Work instructions. Pick out each line in the entries below that contains the string "local", treating uppercase and lowercase as different, and copy every such line.

────────────────

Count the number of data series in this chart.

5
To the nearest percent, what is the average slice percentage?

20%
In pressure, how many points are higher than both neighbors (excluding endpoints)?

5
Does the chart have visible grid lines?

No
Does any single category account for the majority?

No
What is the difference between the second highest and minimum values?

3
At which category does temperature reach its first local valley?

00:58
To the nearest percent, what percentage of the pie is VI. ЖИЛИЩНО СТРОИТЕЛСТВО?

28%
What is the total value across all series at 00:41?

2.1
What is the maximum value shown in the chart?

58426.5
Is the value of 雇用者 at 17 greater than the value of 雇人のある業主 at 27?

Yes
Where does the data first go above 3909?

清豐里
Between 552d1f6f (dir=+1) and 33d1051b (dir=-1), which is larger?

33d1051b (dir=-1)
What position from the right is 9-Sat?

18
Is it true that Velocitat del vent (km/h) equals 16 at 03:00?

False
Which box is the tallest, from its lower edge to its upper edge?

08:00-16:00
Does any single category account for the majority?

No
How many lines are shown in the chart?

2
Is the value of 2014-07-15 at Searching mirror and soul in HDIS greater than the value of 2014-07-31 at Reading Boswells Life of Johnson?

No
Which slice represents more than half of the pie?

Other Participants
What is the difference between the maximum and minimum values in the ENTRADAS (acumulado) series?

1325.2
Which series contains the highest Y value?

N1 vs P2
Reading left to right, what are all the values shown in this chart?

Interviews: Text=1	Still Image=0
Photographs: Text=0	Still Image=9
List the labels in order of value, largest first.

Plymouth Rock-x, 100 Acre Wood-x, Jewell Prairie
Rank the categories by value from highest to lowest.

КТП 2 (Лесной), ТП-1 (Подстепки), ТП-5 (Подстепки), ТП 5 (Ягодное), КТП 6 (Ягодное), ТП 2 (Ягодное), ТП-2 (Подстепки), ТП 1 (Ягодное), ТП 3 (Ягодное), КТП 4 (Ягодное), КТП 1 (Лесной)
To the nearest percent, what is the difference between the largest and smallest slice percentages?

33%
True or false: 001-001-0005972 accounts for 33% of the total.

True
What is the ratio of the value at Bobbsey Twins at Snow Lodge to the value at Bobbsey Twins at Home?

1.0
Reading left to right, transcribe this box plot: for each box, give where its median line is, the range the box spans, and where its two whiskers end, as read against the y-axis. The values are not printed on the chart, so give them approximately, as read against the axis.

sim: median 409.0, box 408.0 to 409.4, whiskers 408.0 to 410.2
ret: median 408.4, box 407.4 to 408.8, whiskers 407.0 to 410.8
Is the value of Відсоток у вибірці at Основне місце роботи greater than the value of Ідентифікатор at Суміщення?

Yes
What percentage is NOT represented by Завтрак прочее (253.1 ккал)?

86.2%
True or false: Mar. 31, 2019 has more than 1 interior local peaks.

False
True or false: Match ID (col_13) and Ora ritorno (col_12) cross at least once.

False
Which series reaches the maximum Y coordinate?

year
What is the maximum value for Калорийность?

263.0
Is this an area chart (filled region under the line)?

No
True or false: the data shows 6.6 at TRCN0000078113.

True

────────────────

Response box.
At which category does temperature reach its first local valley?
True or false: Mar. 31, 2019 has more than 1 interior local peaks.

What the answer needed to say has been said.